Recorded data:
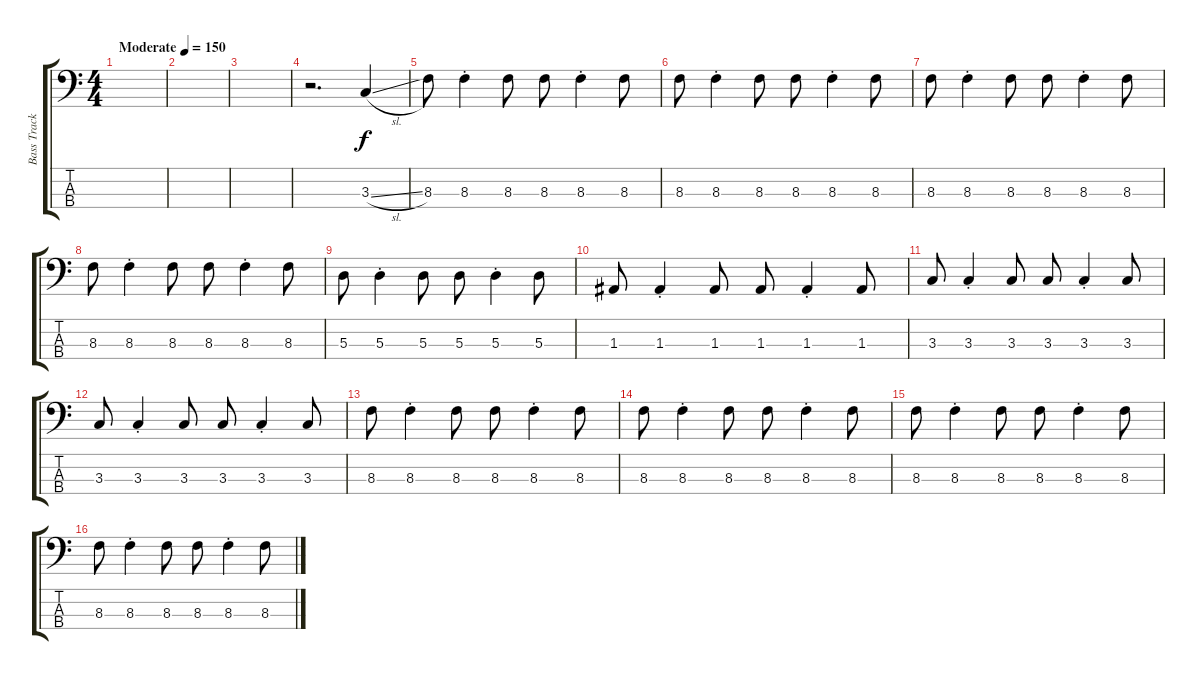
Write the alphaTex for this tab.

\track ("Bass Track" "Bass Track") {instrument electricbassfinger bank 127}
\staff {score tabs}
\tuning (G2 D2 A1 E1) {hide}
\ts (4 4)
\tempo (150 "Moderate")
\clef f4
\ks c
|
|
|
r.2{d} 3.3{sl}.4 |
8.3.8 8.3{st}.4 8.3.8 8.3.8 8.3{st}.4 8.3.8 |
8.3.8 8.3{st}.4 8.3.8 8.3.8 8.3{st}.4 8.3.8 |
8.3.8 8.3{st}.4 8.3.8 8.3.8 8.3{st}.4 8.3.8 |
8.3.8 8.3{st}.4 8.3.8 8.3.8 8.3{st}.4 8.3.8 |
5.3.8 5.3{st}.4 5.3.8 5.3.8 5.3{st}.4 5.3.8 |
1.3.8 1.3{st}.4 1.3.8 1.3.8 1.3{st}.4 1.3.8 |
3.3.8 3.3{st}.4 3.3.8 3.3.8 3.3{st}.4 3.3.8 |
3.3.8 3.3{st}.4 3.3.8 3.3.8 3.3{st}.4 3.3.8 |
8.3.8 8.3{st}.4 8.3.8 8.3.8 8.3{st}.4 8.3.8 |
8.3.8 8.3{st}.4 8.3.8 8.3.8 8.3{st}.4 8.3.8 |
8.3.8 8.3{st}.4 8.3.8 8.3.8 8.3{st}.4 8.3.8 |
8.3.8 8.3{st}.4 8.3.8 8.3.8 8.3{st}.4 8.3.8
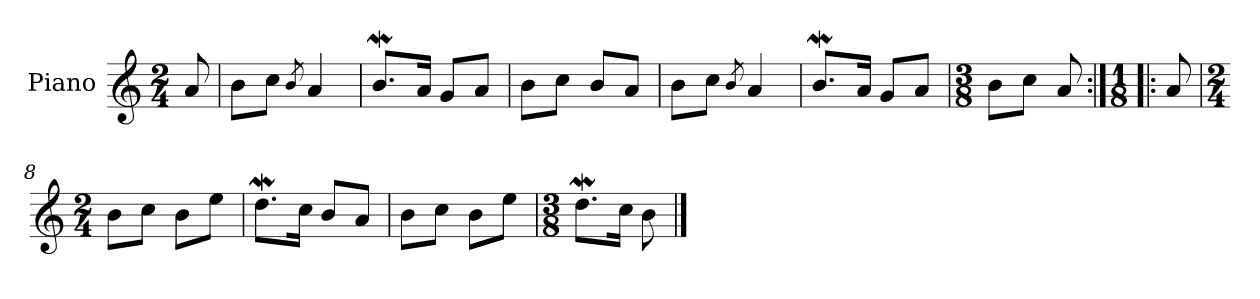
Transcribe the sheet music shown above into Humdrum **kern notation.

**kern
*part1
*staff1
*I"Piano
*I'Pno.
*clefG2
*k[]
*M2/4
=
8a/
=1
8b\L
8cc\J
8qb/
4a/
=2
8.bW/L
16a/Jk
8g/L
8a/J
=3
8b\L
8cc\J
8b/L
8a/J
=4
8b\L
8cc\J
8qb/
4a/
=5
8.bW/L
16a/Jk
8g/L
8a/J
=6
*M3/8
8b\L
8cc\J
8a/
=7:|!|:
*M1/8
8a/
=8
*M2/4
8b\L
8cc\J
8b\L
8ee\J
!!LO:LB:g=z
=9
8.ddW\L
16cc\Jk
8b/L
8a/J
=10
8b\L
8cc\J
8b\L
8ee\J
=11
*M3/8
8.ddW\L
16cc\Jk
8b\
==
*-
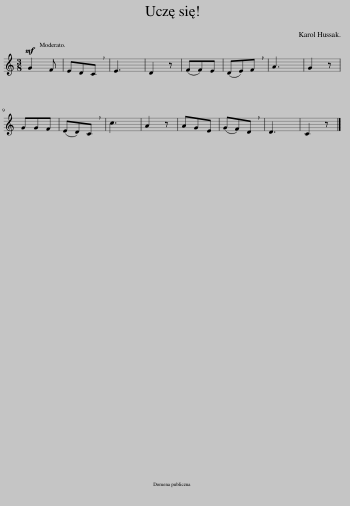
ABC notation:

X:1
L:1/8
M:3/8
I:linebreak $
K:C
V:1 treble
V:1
!mf! G2 F | ED!breath!C | E3 | D2 z | (FF)E | %5
 (DE)!breath!F | A3 | G2 z |$ GGF | (ED)!breath!C | %10
 c3 | A2 z | AGE | (GF)!breath!D | D3 | %15
 C2 z |] %16
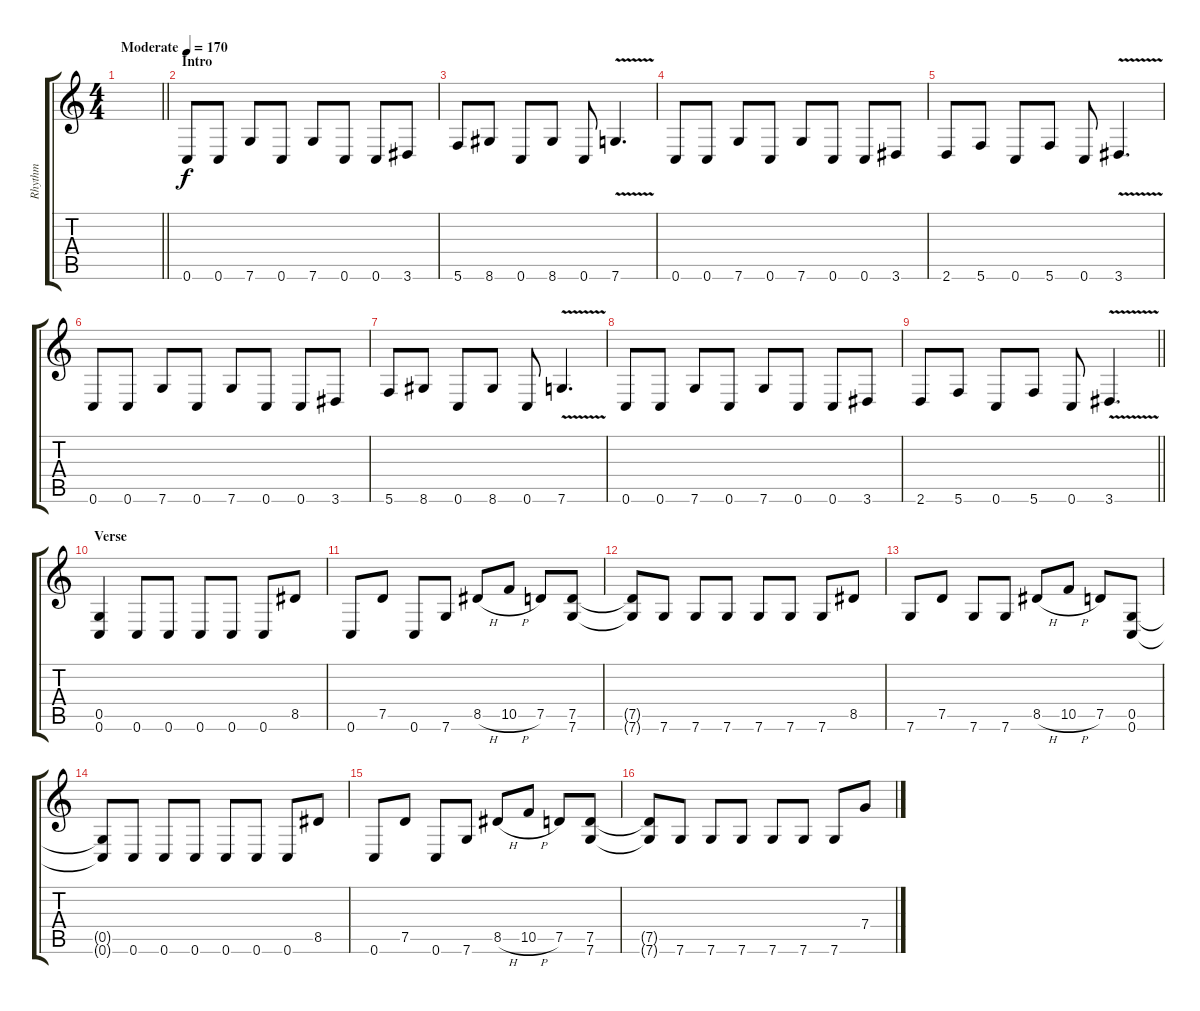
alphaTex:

\track ("Rhythm" "Rhythm") {instrument distortionguitar}
\staff {score tabs}
\tuning (D4 A3 F3 C3 G2 C2) {hide}
\ts (4 4)
\tempo (170 "Moderate")
\clef g2
\barLineRight lightlight
\ks c
|
\section ("" "Intro")
0.6.8 0.6.8 7.6.8 0.6.8 7.6.8 0.6.8 0.6.8 3.6.8 |
5.6.8 8.6.8 0.6.8 8.6.8 0.6.8 7.6{v}.4{d} |
0.6.8 0.6.8 7.6.8 0.6.8 7.6.8 0.6.8 0.6.8 3.6.8 |
2.6.8 5.6.8 0.6.8 5.6.8 0.6.8 3.6{v}.4{d} |
0.6.8 0.6.8 7.6.8 0.6.8 7.6.8 0.6.8 0.6.8 3.6.8 |
5.6.8 8.6.8 0.6.8 8.6.8 0.6.8 7.6{v}.4{d} |
0.6.8 0.6.8 7.6.8 0.6.8 7.6.8 0.6.8 0.6.8 3.6.8 |
\barLineRight lightlight
2.6.8 5.6.8 0.6.8 5.6.8 0.6.8 3.6{v}.4{d} |
\section ("" "Verse")
(0.5 0.6).4 0.6.8 0.6.8 0.6.8 0.6.8 0.6.8 8.5.8 |
0.6.8 7.5.8 0.6.8 7.6.8 8.5{h}.8 10.5{h}.8 7.5.8 (7.5 7.6).8 |
(7.5{t} 7.6{t}).8 7.6.8 7.6.8 7.6.8 7.6.8 7.6.8 7.6.8 8.5.8 |
7.6.8 7.5.8 7.6.8 7.6.8 8.5{h}.8 10.5{h}.8 7.5.8 (0.5 0.6).8 |
(0.5{t} 0.6{t}).8 0.6.8 0.6.8 0.6.8 0.6.8 0.6.8 0.6.8 8.5.8 |
0.6.8 7.5.8 0.6.8 7.6.8 8.5{h}.8 10.5{h}.8 7.5.8 (7.5 7.6).8 |
(7.5{t} 7.6{t}).8 7.6.8 7.6.8 7.6.8 7.6.8 7.6.8 7.6.8 7.4.8
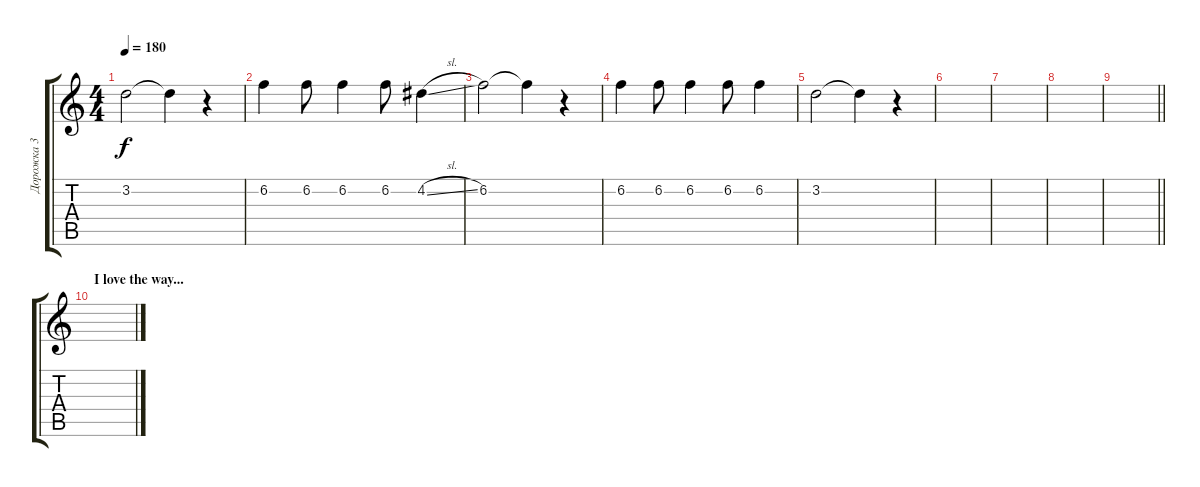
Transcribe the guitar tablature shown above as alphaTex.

\track ("Дорожка 3" "Дорожка 3") {instrument electricguitarclean}
\staff {score tabs}
\tuning (E4 B3 G3 D3 A2 E2) {hide}
\ts (4 4)
\tempo 180
\clef g2
\ks c
3.2.2{dy f} 3.2{t}.4 r.4 |
6.2.4 6.2.8 6.2.4 6.2.8 4.2{sl}.4 |
6.2.2 6.2{t}.4 r.4 |
6.2.4 6.2.8 6.2.4 6.2.8 6.2.4 |
3.2.2 3.2{t}.4 r.4 |
|
|
|
\barLineRight lightlight
|
\section ("" "I love the way...")
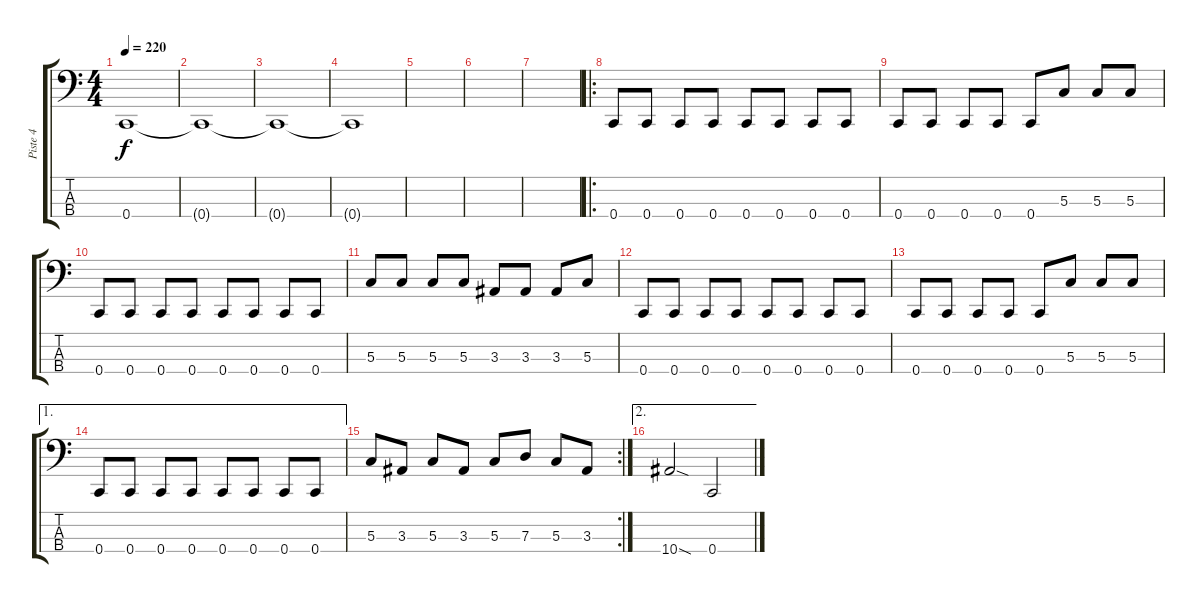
\track ("Piste 4" "Piste 4") {instrument electricbassfinger}
\staff {score tabs}
\tuning (F2 C2 G1 C1) {hide}
\ts (4 4)
\tempo 220
\clef f4
\ks c
0.4{t}.1{dy f} |
0.4{t}.1 |
0.4{t}.1 |
0.4{t}.1 |
|
|
|
\ro
0.4.8 0.4.8 0.4.8 0.4.8 0.4.8 0.4.8 0.4.8 0.4.8 |
0.4.8 0.4.8 0.4.8 0.4.8 0.4.8 5.3.8 5.3.8 5.3.8 |
0.4.8 0.4.8 0.4.8 0.4.8 0.4.8 0.4.8 0.4.8 0.4.8 |
5.3.8 5.3.8 5.3.8 5.3.8 3.3.8 3.3.8 3.3.8 5.3.8 |
0.4.8 0.4.8 0.4.8 0.4.8 0.4.8 0.4.8 0.4.8 0.4.8 |
0.4.8 0.4.8 0.4.8 0.4.8 0.4.8 5.3.8 5.3.8 5.3.8 |
\ae 1
0.4.8 0.4.8 0.4.8 0.4.8 0.4.8 0.4.8 0.4.8 0.4.8 |
\rc 2
5.3.8 3.3.8 5.3.8 3.3.8 5.3.8 7.3.8 5.3.8 3.3.8 |
\ae 2
10.4{sod}.2 0.4.2
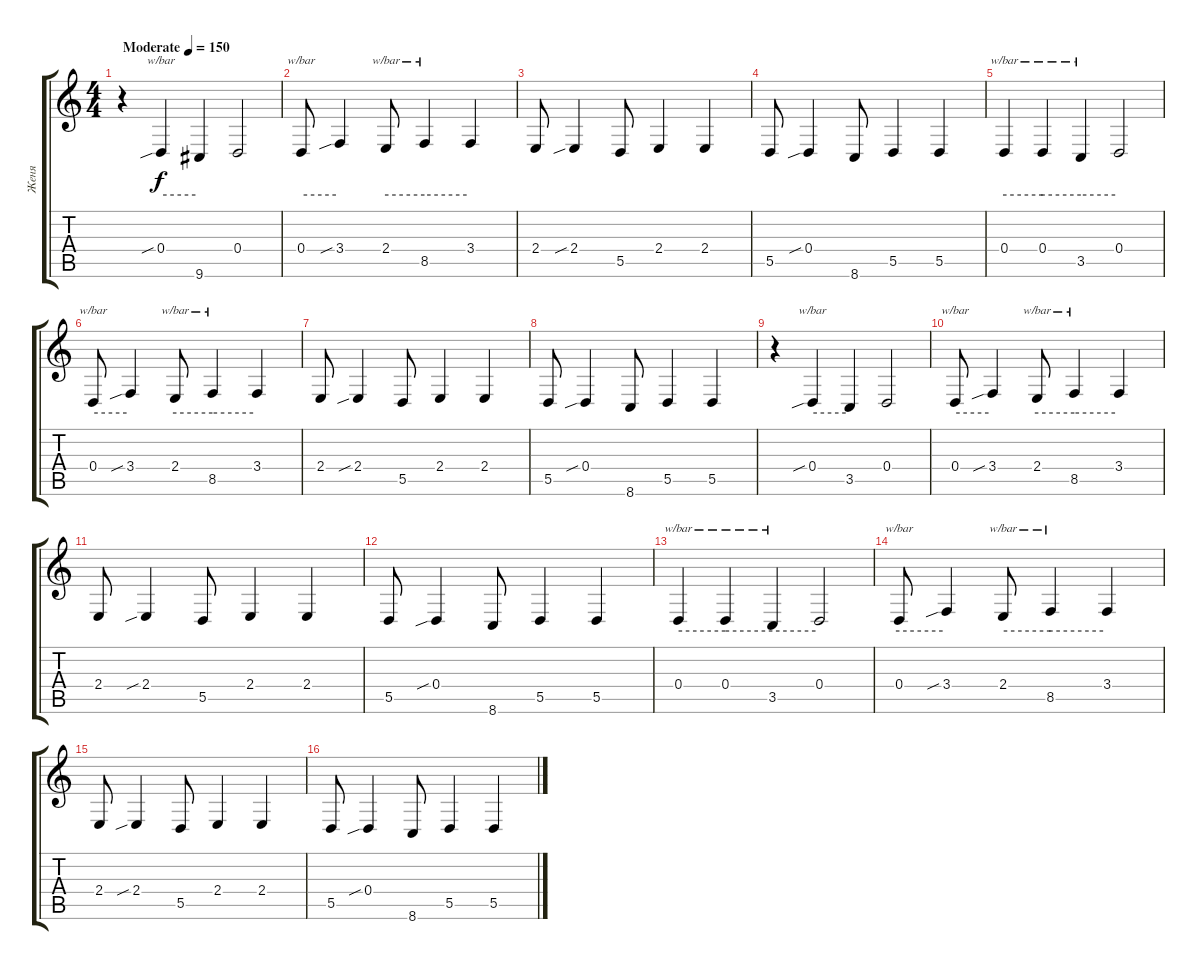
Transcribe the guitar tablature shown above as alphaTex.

\track ("Женя" "Женя") {instrument fx8scifi}
\staff {score tabs}
\tuning (E4 B3 G3 D3 A2 E2) {hide}
\ts (4 4)
\tempo (150 "Moderate")
\clef g2
\ks c
r.4{dy f volume 12 instrument fx5brightness} 0.4{sib}.4{tbe (hold default 0 0 60 0)} 9.6.4 0.4.2 |
0.4.8{tbe (hold default 0 0 60 0)} 3.4{sib}.4 2.4.8{tbe (hold default 0 0 60 0)} 8.5.4{tbe (hold default 0 0 60 0)} 3.4.4 |
2.4.8 2.4{sib}.4 5.5.8 2.4.4 2.4.4 |
5.5.8 0.4{sib}.4 8.6.8 5.5.4 5.5.4 |
0.4.4{tbe (hold default 0 0 60 0)} 0.4.4{tbe (hold default 0 0 60 0)} 3.5.4{tbe (hold default 0 0 60 0)} 0.4.2 |
0.4.8{tbe (hold default 0 0 60 0)} 3.4{sib}.4 2.4.8{tbe (hold default 0 0 60 0)} 8.5.4{tbe (hold default 0 0 60 0)} 3.4.4 |
2.4.8 2.4{sib}.4 5.5.8 2.4.4 2.4.4 |
5.5.8 0.4{sib}.4 8.6.8 5.5.4 5.5.4 |
r.4 0.4{sib}.4{tbe (hold default 0 0 60 0)} 3.5.4 0.4.2 |
0.4.8{tbe (hold default 0 0 60 0)} 3.4{sib}.4 2.4.8{tbe (hold default 0 0 60 0)} 8.5.4{tbe (hold default 0 0 60 0)} 3.4.4 |
2.4.8 2.4{sib}.4 5.5.8 2.4.4 2.4.4 |
5.5.8 0.4{sib}.4 8.6.8 5.5.4 5.5.4 |
0.4.4{tbe (hold default 0 0 60 0)} 0.4.4{tbe (hold default 0 0 60 0)} 3.5.4{tbe (hold default 0 0 60 0)} 0.4.2 |
0.4.8{tbe (hold default 0 0 60 0)} 3.4{sib}.4 2.4.8{tbe (hold default 0 0 60 0)} 8.5.4{tbe (hold default 0 0 60 0)} 3.4.4 |
2.4.8 2.4{sib}.4 5.5.8 2.4.4 2.4.4 |
5.5.8 0.4{sib}.4 8.6.8 5.5.4 5.5.4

• [GIVEN PROBLEM]
List each line from the entries above that contains the string "tuning".

• [RESPONSE FOR THIS EXERCISE]
\tuning (G2 D2 A1 E1) {hide}
\tuning (D4 A3 F3 C3 G2 C2) {hide}
\tuning (E4 B3 G3 D3 A2 E2) {hide}
\tuning (F2 C2 G1 C1) {hide}
\tuning (E4 B3 G3 D3 A2 E2) {hide}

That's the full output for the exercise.